La mer et les rivières défilaient en nous parlant du temps. La forêt et les vents avançaient au rythme de l'eau. La corde se déroulait à l'infini, sans s'emmêler pourtant. Qui étais-tu alors devenu ? Parfois, je doutais même de pouvoir te reconnaître, au creux des nuages qui descendaient, au coeur du brouillard qui habitait l'horizon. "Il était là cette nuit, mais vous dormiez. Il n'a rien voulu dire." "On l'a aperçu au loin, il semblait vous chercher". Au réveil, la sensation de t'avoir manqué, cette émotion d'arrière-plan qui me prenait le coeur, et puis le quotidien te portait hors de mon souvenir. Parfois, à l'approche d'une île connue, je croyais pouvoir te croiser. Je déchiffrais le rivage puis je m'éloignais des côtes.
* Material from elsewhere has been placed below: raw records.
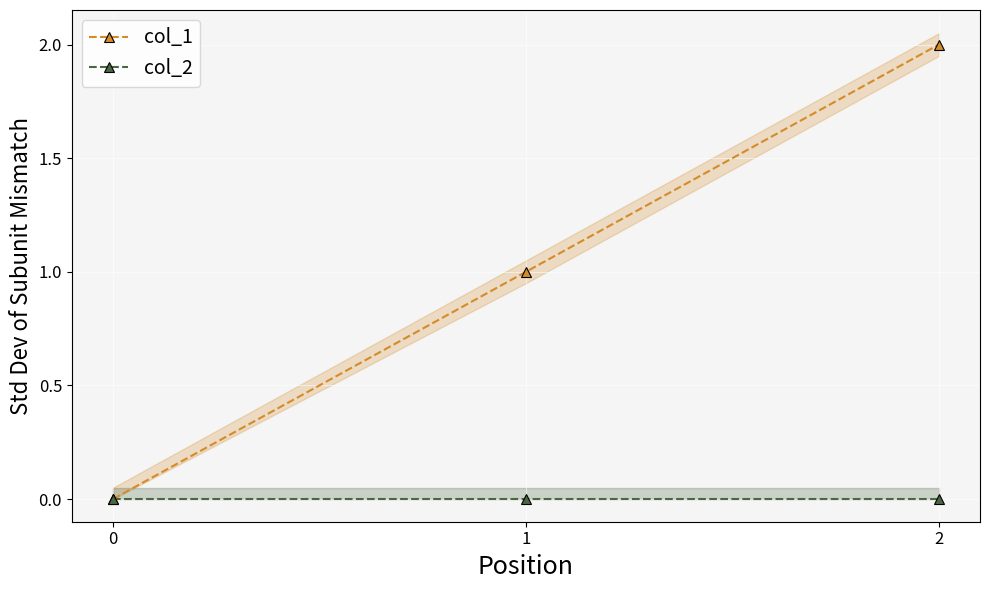

The col_2 series shows 0 at 2. True or false?

True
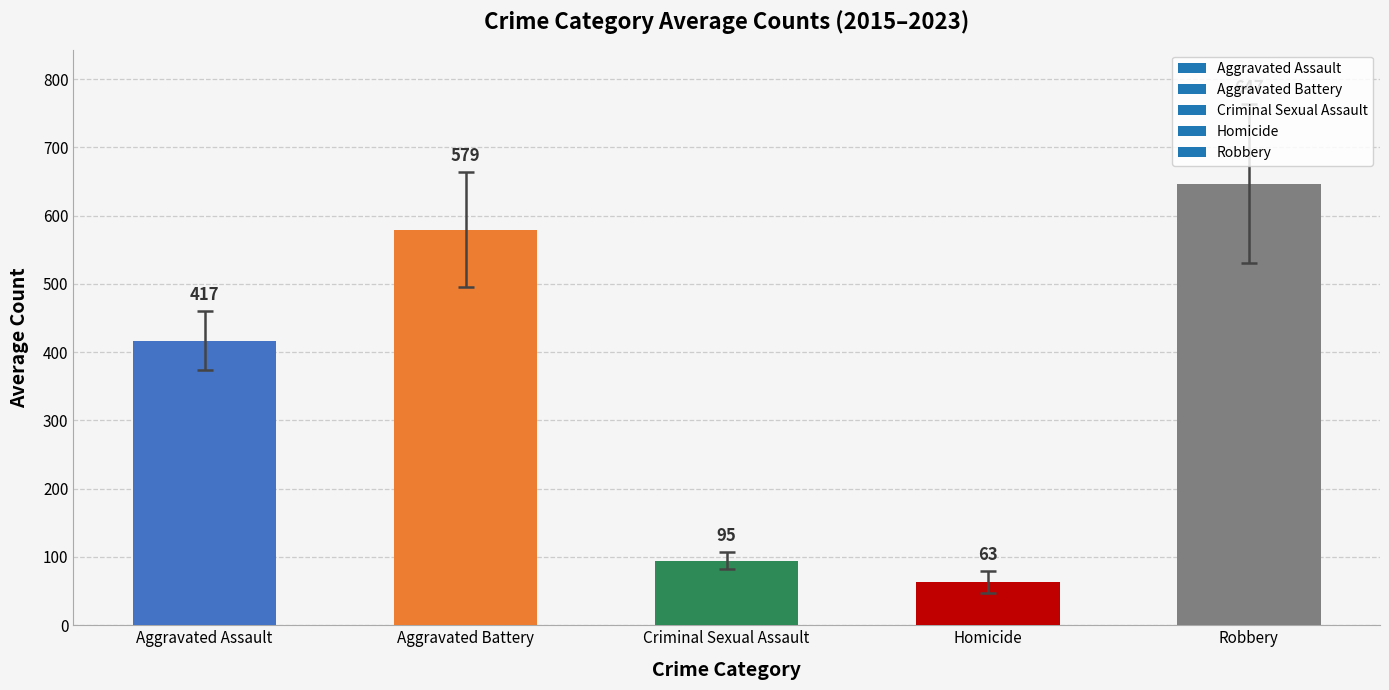

How many bars are there in total?

5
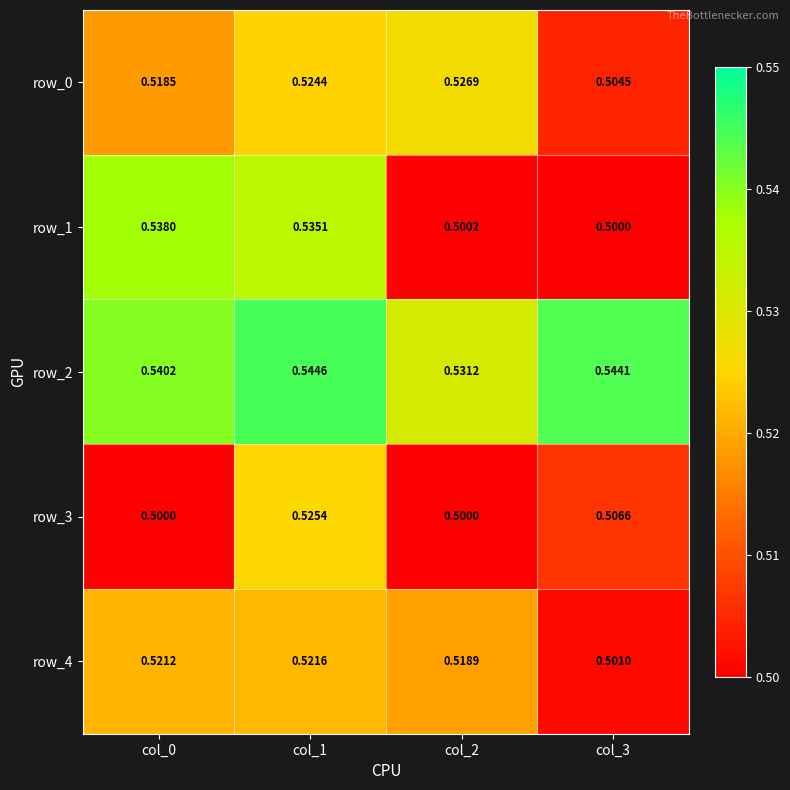

Is the value of row_1 at col_3 greater than the value of row_0 at col_3?

No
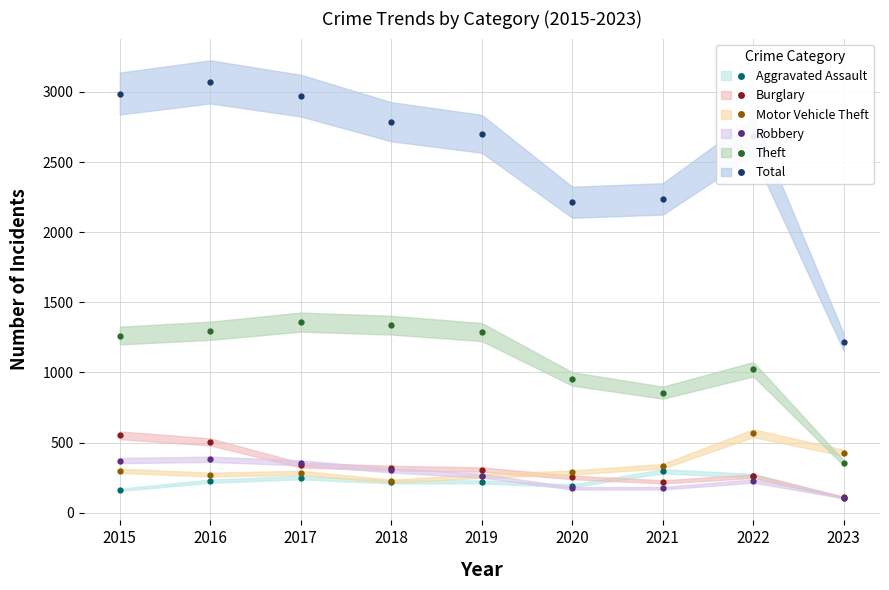

What is the spread (max minus min) of values at 2023?

1107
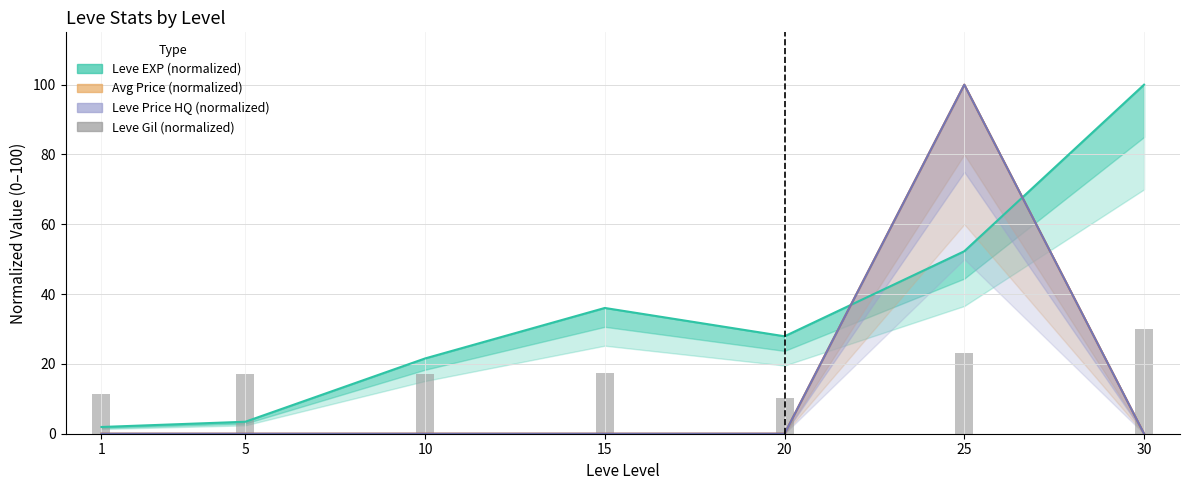

At which label is Leve EXP (normalized) closest to 50?

25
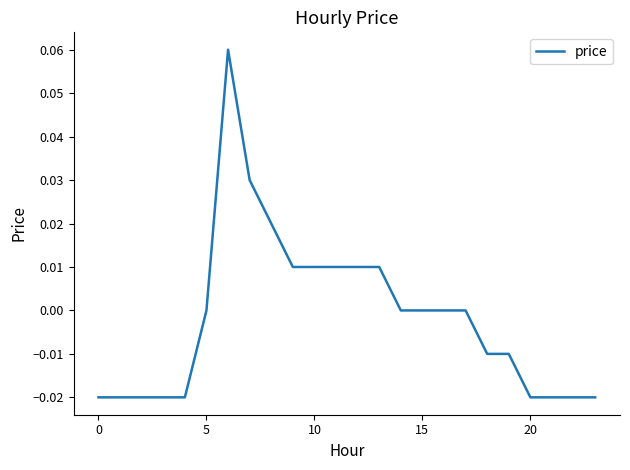

How many lines are shown in the chart?

1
Des fois je t'avais vu, des fois nous nous étions même parlé. Tu me paraissais peu à peu appartenir à une autre vie. Toi, le passé, l'oubli et les murmures du temps.
***
Dans un autre monde, dans une autre vie, dans une autre forme d'endroit. J'aurais pu partir. Dans l'instant qui fut là, et la secousse indicible, invisible et fugace, qui ne dit pas son nom. Alors que mon esprit reprenait des forces, je touchais le bord de l'eau et mon coeur reprenait de l'air. J'ai tourné la tête et j'ai vu la corde se dérouler plus vite et le nœud se défaire. Je n'ai pas bougé, je n'ai rien dit, je n'ai rien senti. Cela ne changerait rien, peut-être ai-je pensé. J'ai vu la corde courir le long du blanc et s'enfoncer dans la mer. J'ai regardé au loin, et j'ai vu que ton esprit n'était pas loin et qu'il s'éloignait plus vite. Tu étais encore si proche. Tu t'éloignais alors, pour t'enfoncer dans le brouillard. Je ne sais pas si tu as déjà vécu cela, si ton bateau était lui, plus libre que le mien. Le lendemain, on m'a dit que tu étais passé - c'est comme si tu avais senti quelque chose. J'ai souri car mon coeur n'a pas frémi. J'ai souri car je t'aime mieux.
C'est peut être un autre monde, peut être une autre vie, c'est une autre forme d'endroit. Je regarde les étoiles au loin. Ma vie avec toi a pris comme en un battement la couleur du souvenir. Les images me paraissent floues, d'un coup, mais j'espère m'approprier alors leur langage. Je ne t'ai pas oublié, je ne le ferai pas (tu es une partie de moi, tu es une partie de ce que je suis). Mais, je me suis en allée, je me suis détachée (alors même que je ne savais pas que tu étais toujours tellement là). Je te sourie à travers la lune. Et je déploie les voiles.